La nostra ceramista al fine di ottenere disciplina e sviluppo in tutte le parti della sua personalità, cerca di conseguire un adattamento non unilaterale che le consenta di manifestare tutti gli aspetti della propria natura, e mentre alcune opere vengono accettate come legittime, altre che richiedono una realizzazione spirituale e soggettiva, e “miti pagani” può esserne un esempio, ma faticano ad essere riconosciuti dalla società, anche se essi vivono e non si lasciano addomesticare.
Simbolo della donna è la luna che è una sorta di presenza benefica la cui luce non è soltanto considerata favorevole, ma anche indispensabile per la crescita così, la ceramica contemporanea trova una madre cara che riesce a capirla.

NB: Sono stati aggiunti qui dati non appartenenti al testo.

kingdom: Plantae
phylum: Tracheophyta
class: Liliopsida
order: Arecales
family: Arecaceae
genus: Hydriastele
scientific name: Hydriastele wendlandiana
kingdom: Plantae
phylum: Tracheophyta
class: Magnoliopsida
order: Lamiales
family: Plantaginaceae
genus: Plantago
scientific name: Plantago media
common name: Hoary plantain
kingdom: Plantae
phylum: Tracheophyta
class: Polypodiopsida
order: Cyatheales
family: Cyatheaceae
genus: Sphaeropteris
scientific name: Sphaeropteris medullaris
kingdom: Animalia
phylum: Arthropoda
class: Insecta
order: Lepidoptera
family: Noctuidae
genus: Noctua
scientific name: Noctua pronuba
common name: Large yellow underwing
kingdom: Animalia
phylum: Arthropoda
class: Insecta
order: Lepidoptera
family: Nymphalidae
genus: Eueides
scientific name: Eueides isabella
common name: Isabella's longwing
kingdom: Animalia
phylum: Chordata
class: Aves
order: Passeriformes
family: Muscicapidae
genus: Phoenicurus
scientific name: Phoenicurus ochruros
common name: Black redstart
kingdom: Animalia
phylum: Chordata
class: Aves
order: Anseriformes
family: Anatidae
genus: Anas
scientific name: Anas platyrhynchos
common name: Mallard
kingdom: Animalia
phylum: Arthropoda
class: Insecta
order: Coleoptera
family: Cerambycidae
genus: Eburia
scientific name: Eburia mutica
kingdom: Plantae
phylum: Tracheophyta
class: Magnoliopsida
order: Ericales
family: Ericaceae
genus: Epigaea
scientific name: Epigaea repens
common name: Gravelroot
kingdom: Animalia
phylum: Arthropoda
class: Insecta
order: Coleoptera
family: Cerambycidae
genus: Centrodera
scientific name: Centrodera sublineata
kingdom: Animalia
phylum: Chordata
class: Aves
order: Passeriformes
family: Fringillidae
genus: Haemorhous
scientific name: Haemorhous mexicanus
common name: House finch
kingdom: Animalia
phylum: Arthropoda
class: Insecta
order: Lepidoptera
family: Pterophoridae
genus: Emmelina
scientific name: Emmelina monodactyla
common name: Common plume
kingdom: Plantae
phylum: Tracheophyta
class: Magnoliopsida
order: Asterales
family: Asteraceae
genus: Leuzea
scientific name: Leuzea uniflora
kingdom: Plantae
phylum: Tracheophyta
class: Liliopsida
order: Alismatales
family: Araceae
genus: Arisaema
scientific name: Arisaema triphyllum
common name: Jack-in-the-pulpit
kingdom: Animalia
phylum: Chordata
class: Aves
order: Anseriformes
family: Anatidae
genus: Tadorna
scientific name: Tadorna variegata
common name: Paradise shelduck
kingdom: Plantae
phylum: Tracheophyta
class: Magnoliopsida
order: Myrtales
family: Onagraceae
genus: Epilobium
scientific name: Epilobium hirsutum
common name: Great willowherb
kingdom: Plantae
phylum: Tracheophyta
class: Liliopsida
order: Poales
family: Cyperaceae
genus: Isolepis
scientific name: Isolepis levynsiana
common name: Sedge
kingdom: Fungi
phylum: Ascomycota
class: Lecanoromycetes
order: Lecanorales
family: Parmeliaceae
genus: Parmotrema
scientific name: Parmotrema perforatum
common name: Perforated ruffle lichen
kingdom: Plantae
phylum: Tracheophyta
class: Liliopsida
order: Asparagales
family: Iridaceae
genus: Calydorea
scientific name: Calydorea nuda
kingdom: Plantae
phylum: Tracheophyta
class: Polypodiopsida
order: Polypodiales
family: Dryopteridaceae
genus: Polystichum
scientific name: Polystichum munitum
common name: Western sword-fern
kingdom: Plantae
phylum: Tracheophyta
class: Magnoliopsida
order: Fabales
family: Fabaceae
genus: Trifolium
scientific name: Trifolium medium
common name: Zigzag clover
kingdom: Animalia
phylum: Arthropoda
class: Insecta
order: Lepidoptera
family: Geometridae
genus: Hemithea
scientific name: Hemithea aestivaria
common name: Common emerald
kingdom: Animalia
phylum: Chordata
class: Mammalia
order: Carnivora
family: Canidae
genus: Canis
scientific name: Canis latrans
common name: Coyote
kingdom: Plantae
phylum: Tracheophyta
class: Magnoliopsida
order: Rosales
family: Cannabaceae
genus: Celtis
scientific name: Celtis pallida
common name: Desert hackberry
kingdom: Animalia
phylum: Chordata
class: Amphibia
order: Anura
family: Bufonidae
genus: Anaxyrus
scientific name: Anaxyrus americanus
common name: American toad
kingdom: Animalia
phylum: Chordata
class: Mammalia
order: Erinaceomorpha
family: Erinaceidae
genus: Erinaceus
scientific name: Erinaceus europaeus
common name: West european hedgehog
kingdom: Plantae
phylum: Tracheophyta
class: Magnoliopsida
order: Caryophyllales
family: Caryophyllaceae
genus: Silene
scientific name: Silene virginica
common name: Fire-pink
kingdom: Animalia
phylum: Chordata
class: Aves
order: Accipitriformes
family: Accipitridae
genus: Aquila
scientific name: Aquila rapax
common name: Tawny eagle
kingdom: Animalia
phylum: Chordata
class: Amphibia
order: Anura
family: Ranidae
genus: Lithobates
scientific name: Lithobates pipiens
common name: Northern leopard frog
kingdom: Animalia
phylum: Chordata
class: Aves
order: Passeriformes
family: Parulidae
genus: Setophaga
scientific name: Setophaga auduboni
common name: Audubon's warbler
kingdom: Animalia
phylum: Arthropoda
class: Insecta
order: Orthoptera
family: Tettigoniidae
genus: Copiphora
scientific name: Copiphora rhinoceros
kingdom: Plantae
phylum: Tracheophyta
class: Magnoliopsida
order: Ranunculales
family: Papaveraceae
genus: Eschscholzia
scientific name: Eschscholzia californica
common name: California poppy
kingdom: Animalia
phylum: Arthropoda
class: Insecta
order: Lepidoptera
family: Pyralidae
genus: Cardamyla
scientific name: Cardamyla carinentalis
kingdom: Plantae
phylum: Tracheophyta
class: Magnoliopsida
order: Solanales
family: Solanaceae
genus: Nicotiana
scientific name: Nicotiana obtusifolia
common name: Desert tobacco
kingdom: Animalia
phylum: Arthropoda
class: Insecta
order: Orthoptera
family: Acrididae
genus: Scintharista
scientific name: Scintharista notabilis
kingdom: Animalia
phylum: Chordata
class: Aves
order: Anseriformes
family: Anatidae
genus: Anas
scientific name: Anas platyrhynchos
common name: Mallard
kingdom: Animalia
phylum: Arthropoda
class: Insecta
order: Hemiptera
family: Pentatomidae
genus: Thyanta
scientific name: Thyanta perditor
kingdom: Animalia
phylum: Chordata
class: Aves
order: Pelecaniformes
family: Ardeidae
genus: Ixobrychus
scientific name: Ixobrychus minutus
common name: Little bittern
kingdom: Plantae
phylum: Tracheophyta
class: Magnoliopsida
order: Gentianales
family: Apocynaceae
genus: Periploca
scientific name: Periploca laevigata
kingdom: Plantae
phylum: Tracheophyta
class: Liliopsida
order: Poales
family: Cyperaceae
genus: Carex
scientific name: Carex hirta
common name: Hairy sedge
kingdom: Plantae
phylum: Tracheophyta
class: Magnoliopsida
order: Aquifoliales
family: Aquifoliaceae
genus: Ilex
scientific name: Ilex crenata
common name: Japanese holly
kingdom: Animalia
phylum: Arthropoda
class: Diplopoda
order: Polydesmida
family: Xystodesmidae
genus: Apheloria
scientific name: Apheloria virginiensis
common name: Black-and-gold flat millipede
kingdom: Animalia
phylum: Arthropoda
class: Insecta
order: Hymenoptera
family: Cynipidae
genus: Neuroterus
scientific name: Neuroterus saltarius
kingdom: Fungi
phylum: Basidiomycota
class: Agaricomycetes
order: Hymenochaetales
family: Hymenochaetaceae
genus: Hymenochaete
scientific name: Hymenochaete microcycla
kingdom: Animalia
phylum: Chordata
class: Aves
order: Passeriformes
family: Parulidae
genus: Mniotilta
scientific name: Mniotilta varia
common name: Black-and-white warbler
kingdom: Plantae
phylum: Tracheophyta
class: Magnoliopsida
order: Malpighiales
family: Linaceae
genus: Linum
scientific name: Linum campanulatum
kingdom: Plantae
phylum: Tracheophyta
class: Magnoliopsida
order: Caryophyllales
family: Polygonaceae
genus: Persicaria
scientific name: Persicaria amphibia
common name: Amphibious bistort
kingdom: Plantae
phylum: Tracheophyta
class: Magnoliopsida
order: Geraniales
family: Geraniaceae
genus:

La più antica rappresentazione della divinità lunare, era un cono o un pilastro di pietra
e per gli antichi era una cosa favolosa che cadeva sulla terra dal cielo e l’origine miracolosa accrebbe il timore e la venerazione di cui l’uomo circondava la donna.
L’argilla nelle mani sapienti di Mitrta, diviene pietra di luna, che gli antichi associavano alla sacralità della Madre Luna che è simbolo del potere generativo della donna e dell’attrazione sensuale che esercita sugli uomini.